L’année 2009 a été marquée par un nouveau recul de la liberté de la presse en Libye (156e). Certes des journaux étrangers et arabes ont été autorisés à entrer dans le pays, mais la nationalisation des deux publications privées créées en 2007 par la société Al-Ghad, appartenant au fils de Mouammar Kadhafi, Seif Al-Islam, ainsi que la fermeture des bureaux de la chaîne Al-Libya constituent autant de nouvelles entraves à la liberté d’expression dans un pays qui la tolère mal.

La situation des journalistes en Irak (145e) a évolué car le danger n’est plus le même. Les menaces ciblées de milices ou organisations terroristes ont pour ainsi dire disparu. Les journalistes irakiens affrontent surtout l’hostilité des autorités ou d’hommes politiques qui interdisent aux médias l’accès à certaines zones. Les abus de procédure ou les poursuites en « diffamation » contre des journaux dénonçant des affaires de corruption sont devenus monnaie courante. Même les médias réputés progouvernementaux sont ne sont pas épargnés.

L’approche de deux scrutins majeurs a été marquée par une recrudescence des agressions contre les journalistes du Maghreb. En Algérie (141e), les procédures contre les médias se sont multipliées. En Tunisie, la chape de plomb du régime du président Ben Ali étouffe toute presse indépendante (154e).

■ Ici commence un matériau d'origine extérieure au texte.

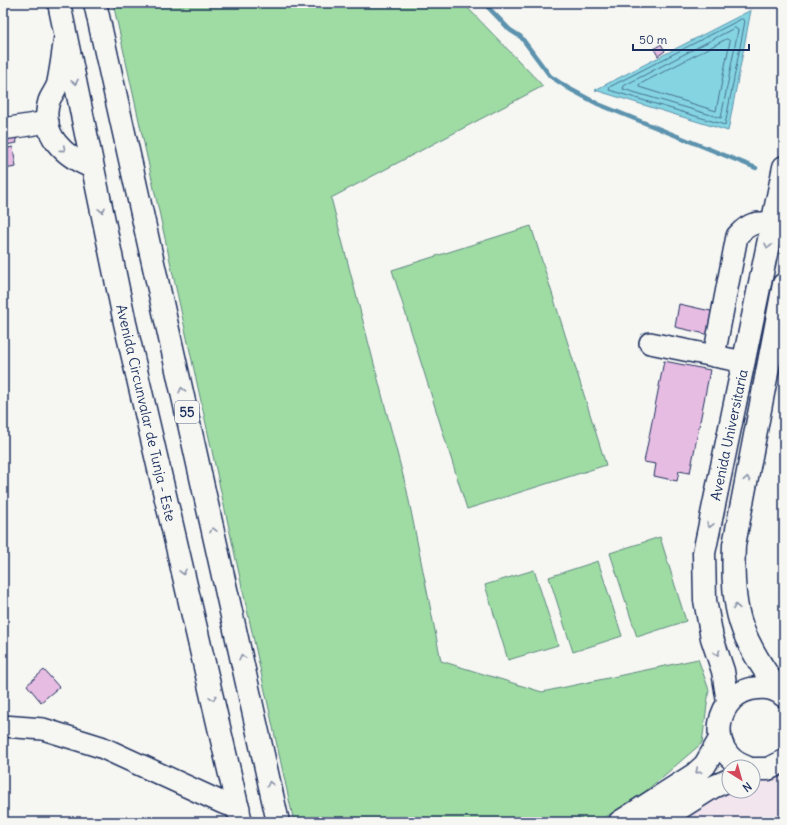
<svg xmlns="http://www.w3.org/2000/svg" width="787" height="825" font-family="Delius,sans-serif">
	<rect width="100%" height="100%" fill="#f6f6f2"/>
	<filter id="ink" filterUnits="userSpaceOnUse"><feTurbulence type="fractalNoise" baseFrequency=".025" numOctaves="2"/><feDisplacementMap in="SourceGraphic" scale="8" xChannelSelector="R" yChannelSelector="G"/><feConvolveMatrix kernelMatrix="1 2 1 2 8 2 1 2 1" color-interpolation-filters="sRGB"/></filter>
	<g filter="url(#ink)">
		<polygon fill="#f2e5ed" points="784,773 784,822 676,822 724,791 753,791 753,781"/>
		<g fill="#9fdca3" stroke="#5d8680">
			<polygon points="113,3 463,3 543,86 331,198 407,491 441,661 542,692 698,659 709,690 702,743 646,791 598,822 294,822"/>
			<polygon points="531,226 606,465 467,509 392,270"/>
			<polygon points="660,537 686,621 637,637 610,553"/>
			<polygon points="598,561 622,636 573,652 549,577"/>
			<polygon points="534,570 558,645 508,660 485,585"/>
		</g>
		<polygon fill="#85d4e1" stroke="#5b92ad" points="751,10 728,131 595,90"/>
		<g fill="none" stroke-linecap="round" stroke-linejoin="round">
			<g stroke="#457192" stroke-width="1">
				<polygon points="742,19 745,21 725,125 609,90 610,87"/>
				<polygon points="735,28 738,30 721,118 623,89 624,86"/>
				<polygon points="727,39 730,41 716,111 639,87 639,85"/>
			</g>
			<polyline stroke="#5b92ad" stroke-width="4.5" points="484,3 510,30 521,37 550,76 568,88 598,104 756,168"/>
		</g>
		<g fill="#e7bce2" stroke="#1b2f5e">
			<polygon points="661,44 665,51 658,56 654,49"/>
			<polygon points="15,132 17,143 5,145 3,134"/>
			<polygon points="13,147 16,167 4,169 3,149"/>
			<polygon points="679,304 715,312 710,335 675,327"/>
			<polygon points="664,361 710,370 690,473 679,471 677,481 654,476 656,464 644,462"/>
			<polygon points="44,670 59,687 41,702 27,685"/>
		</g>
		<g fill="none" stroke-linecap="round" stroke-linejoin="round">
			<defs>
				<g id="minor">
					<path d="M65,36c-2,16 -4,31 -7,46 -1,7 -7,13 -9,19 -10,34 16,56 44,67"/>
					<polyline points="3,129 48,122"/>
					<polyline points="650,343 744,362"/>
					<path d="M714,356l23,-120c12,-13 18,-14 35,-13"/>
					<polyline points="3,726 43,729 101,747 223,803 239,808"/>
				</g>
				<g id="major">
					<path d="M779,691c-39,-54 -48,-79 -45,-146l50,-261"/>
					<polyline points="728,702 723,671 712,638 705,600 704,553 784,167"/>
					<path d="M746,767c-42,-14 -31,-77 12,-79 10,-1 18,1 26,8"/>
					<polyline points="753,769 768,769 784,761"/>
					<polyline points="620,822 695,774 705,765 720,739"/>
					<polyline points="658,822 713,787 729,780"/>
				</g>
				<g id="highway">
					<polyline points="59,3 125,323 241,822"/>
					<polyline points="95,3 278,822"/>
				</g>
			</defs>
			<use href="#minor" stroke="#1b2f5e" stroke-width="24"/>
			<use href="#major" stroke="#1b2f5e" stroke-width="25"/>
			<use href="#highway" stroke="#1b2f5e" stroke-width="25"/>
			<use href="#minor" stroke="#f6f6f2" stroke-width="21"/>
			<use href="#major" stroke="#f6f6f2" stroke-width="22"/>
			<use href="#highway" stroke="#f6f6f2" stroke-width="22"/>
		</g>
		<defs><path id="oneway-chevron" d="M-2-3.5L2.5 0L-2 3.5" fill="none" stroke-width="1.6" stroke-linecap="round" stroke-linejoin="round"/></defs>
		<g stroke="#8892a8">
			<use href="#oneway-chevron" transform="translate(75 82) rotate(78)"/>
			<use href="#oneway-chevron" transform="translate(63 149) rotate(40)"/>
			<use href="#oneway-chevron" transform="translate(102 210) rotate(78)"/>
			<use href="#oneway-chevron" transform="translate(768 246) rotate(102)"/>
			<use href="#oneway-chevron" transform="translate(182 390) rotate(-103)"/>
			<use href="#oneway-chevron" transform="translate(747 479) rotate(-79)"/>
			<use href="#oneway-chevron" transform="translate(710 525) rotate(102)"/>
			<use href="#oneway-chevron" transform="translate(213 530) rotate(-103)"/>
			<use href="#oneway-chevron" transform="translate(183 572) rotate(77)"/>
			<use href="#oneway-chevron" transform="translate(736 607) rotate(-100)"/>
			<use href="#oneway-chevron" transform="translate(717 653) rotate(71)"/>
			<use href="#oneway-chevron" transform="translate(242 657) rotate(-103)"/>
			<use href="#oneway-chevron" transform="translate(213 698) rotate(77)"/>
			<use href="#oneway-chevron" transform="translate(698 771) rotate(140)"/>
			<use href="#oneway-chevron" transform="translate(270 784) rotate(-103)"/>
		</g>
	</g>
	<g text-anchor="middle" stroke-width="3" stroke-linejoin="round" paint-order="stroke">
		<rect fill="#f6f6f2" stroke="#5d6b8a" stroke-width="1" x="175" y="401" width="24" height="22" rx="3"/>
		<g font-size="13" font-weight="bold" fill="#1b2f5e">
			<text x="187" y="417">55</text>
		</g>
		<g font-size="14" fill="#1b2f5e" stroke="#f6f6f2">
			<text transform="translate(146 413) rotate(77)" y="5">Avenida Circunvalar de Tunja - Este</text>
			<text transform="translate(729 435) rotate(-78)" y="5">Avenida Universitaria</text>
		</g>
	</g>
	<rect width="787" height="825" fill="none" stroke="#f6f6f2" stroke-width="16"/>
	<rect x="8" y="8" width="771" height="809" fill="none" stroke="#1b2f5e" stroke-width="1.5" filter="url(#ink)"/>
	<g transform="translate(741 779) rotate(143)"><circle r="19" fill="#f6f6f2" stroke="#9ea6b7"/>
	<path d="M0-3L7 15L0 10L-7 15Z" fill="#d1495b"/>
	<text y="-6" font-size="11" font-weight="bold" text-anchor="middle" fill="#1b2f5e">N</text>
	</g>
	<path d="M633 44v6h116v-6" fill="none" stroke="#1b2f5e" stroke-width="2"/>
	<text x="639" y="44" font-size="12" fill="#1b2f5e" stroke="#f6f6f2" stroke-width="3" paint-order="stroke">50 m</text>
</svg>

Le Maroc poursuit sa chute, entamée depuis trois ans (127e). Le palais royal se crispe sur les ’lignes rouges’ à ne pas franchir, changeant de méthode pour museler la presse. Comme pour de nombreux autres régimes, l’arme financière devient le moyen privilégié de représailles contre des journalistes trop audacieux. La presse marocaine est davantage menacée par les amendes exorbitantes infligées aux rédactions que par les peines de prison.

Peu d’évolution, hélas, dans les pays du Golfe : l’Etat accapare le terrain médiatique avec l’absence quasi totale de presse indépendante, un monopole des familles régnantes sur la télévision, la radio, l’impression et la distribution des journaux, et une autocensure systématique.